14. An electrostatic spraying device having a disposable cartridge which is configured to contain a supply of product to be electrostatically sprayed, said device being configured and disposed to electrostatically charge and dispense the product from the supply to a point of dispersal, wherein said disposable cartridge comprises:

a reservoir configured to contain the supply of product;

a nozzle to disperse the product, said nozzle being disposed at the point of dispersal; and

an electrode to receive electrical power from a power supply and deliver electrial power to the product

a channel disposed between said reservoir and said nozzle, wherein said channel permits the electrostatic charging of the product upon the product moving within said channel, wherein said charging of the moving product in said channel minimizes electrical contamination into said reservoir;

a continuous positive displacement mechanism adapted to move the product from the supply point to the dispersal point, wherein said displacement mechanism delivers the product in a substantially steady-state flow rate condition.

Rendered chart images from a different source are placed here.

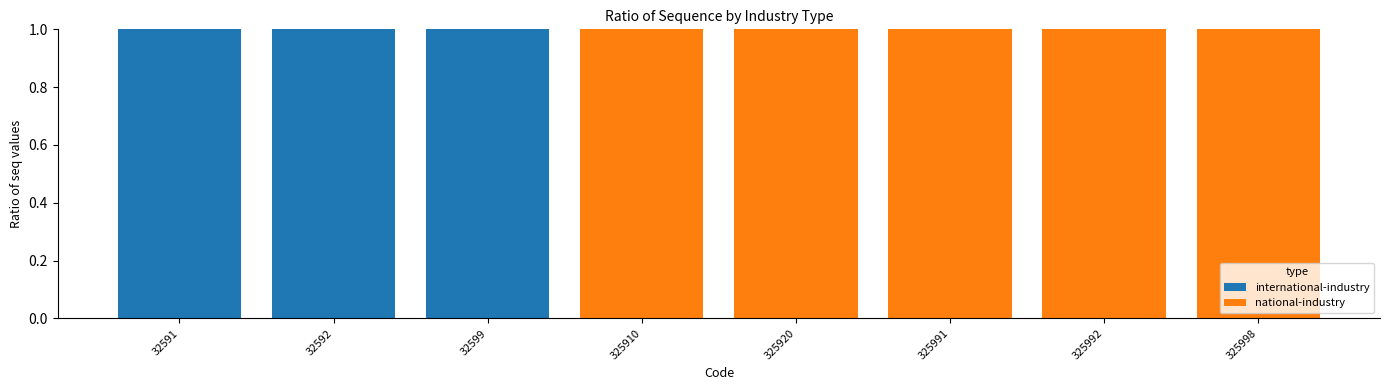

What is the value of the international-industry bar at the 2nd from the left?

1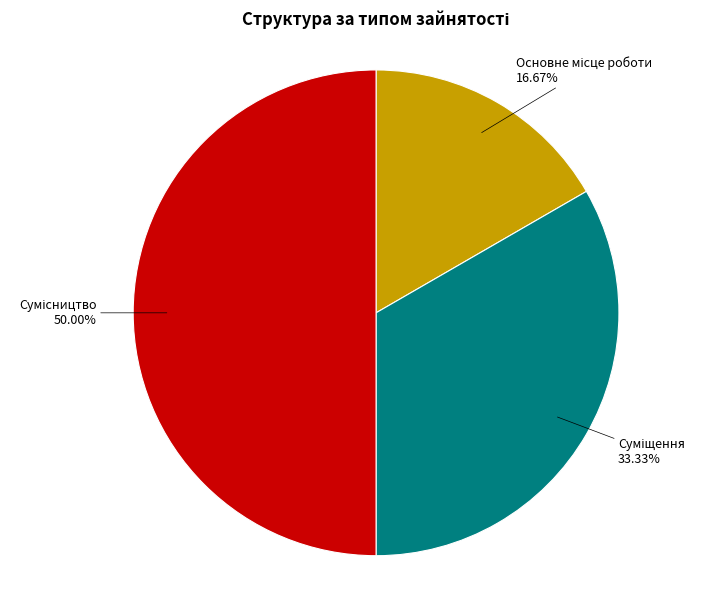

Which slice is the largest?

Сумісництво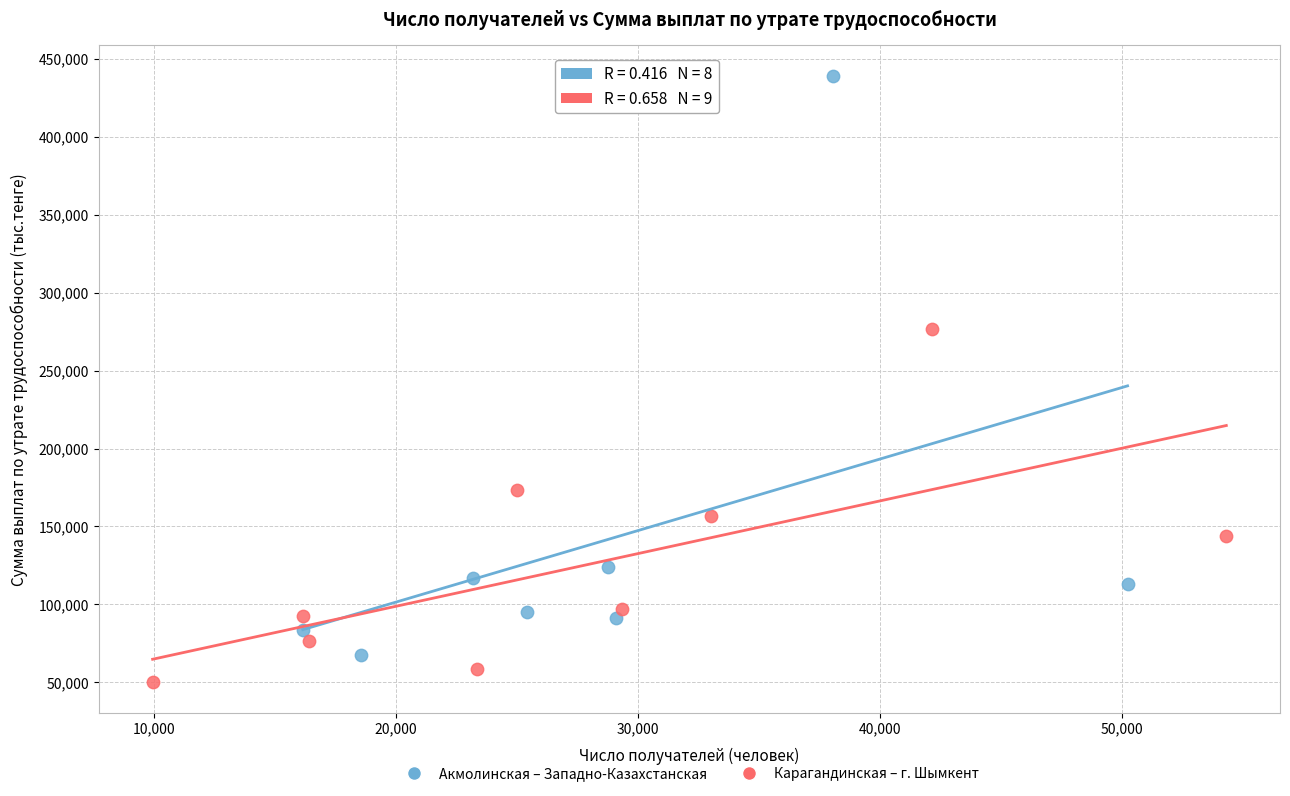

Which series reaches the maximum Y coordinate?

Акмолинская – Западно-Казахстанская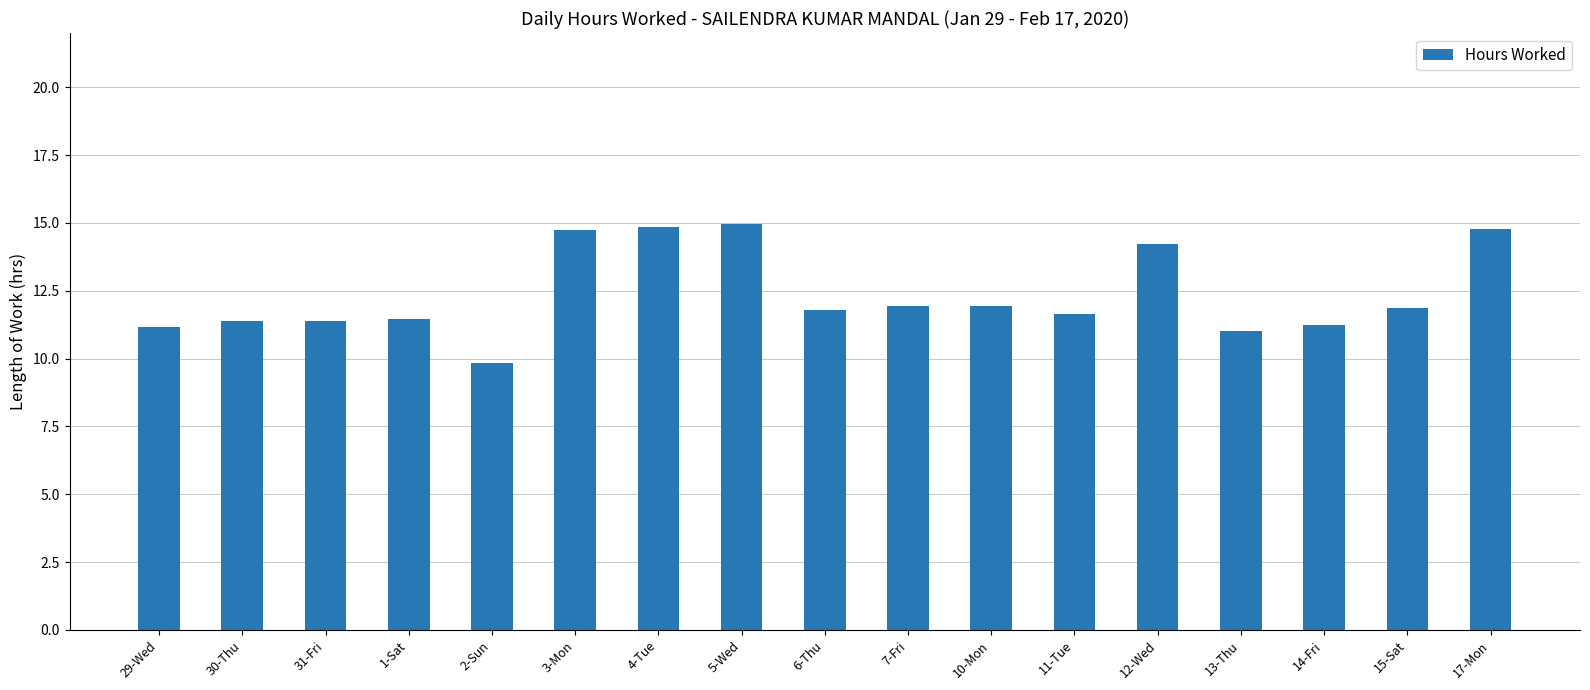

What is the maximum value shown in the chart?

15.0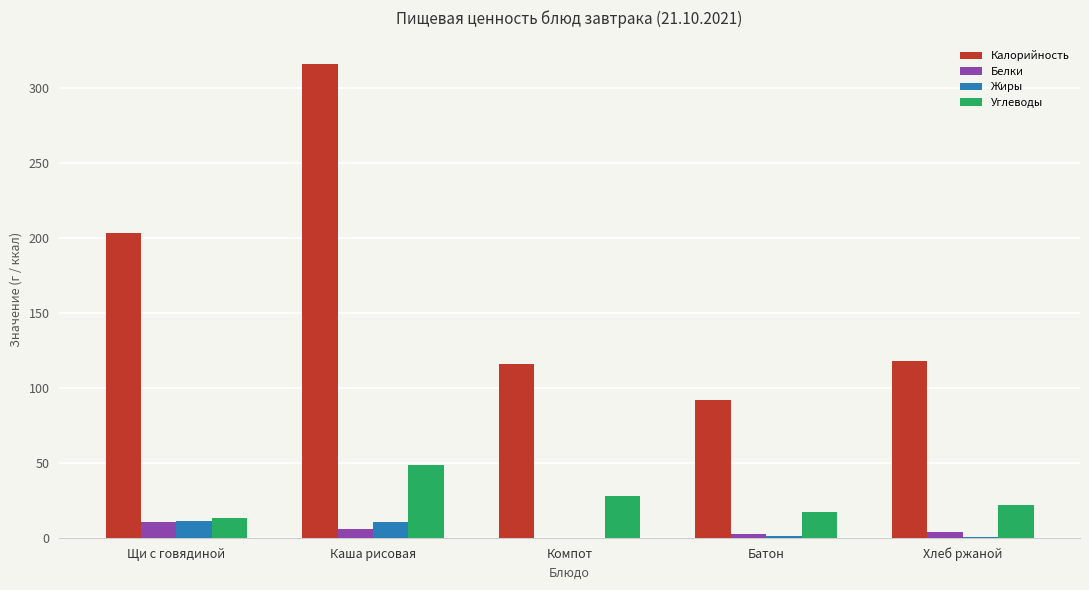

What is the maximum value for Белки?

10.8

15. The electrostatic spraying device according to claim 14, wherein said electrode aligns said disposable cartridge within said electrostatic spraying device.

16. An electrostatic spraying device having a disposable cartridge which is configured to contain a supply of product to be electrostatically sprayed, said device being configured and disposed to electrostatically charge and dispense the product from the supply to a point of dispersal, wherein said disposable cartridge comprises:

a reservoir configured to contain the supply of product;

a nozzle to disperse the product, said nozzle being disposed at the point of dispersal;

a channel disposed between said reservoir and said nozzle, wherein said channel permits the electrostatic charging of the product upon said product moving within said channel, wherein said charging of the moving product in said channel minimizes electrical contamination into said reservoir;

an insulator, wherein said channel is disposed within said insulator;

an aperture within said insulator, said aperture permits the product to be electrostatically charged; and

an electrode to receive electrical power from a power supply and deliver electrical power through said aperture to the product, wherein a portion of said electrode is disposed between said reservoir and said nozzle;

a continuous positive displacement mechanism adapted to move the product from the supply point to the dispersal point, wherein said displacement mechanism delivers the product in a substantially steady-state flow rate condition.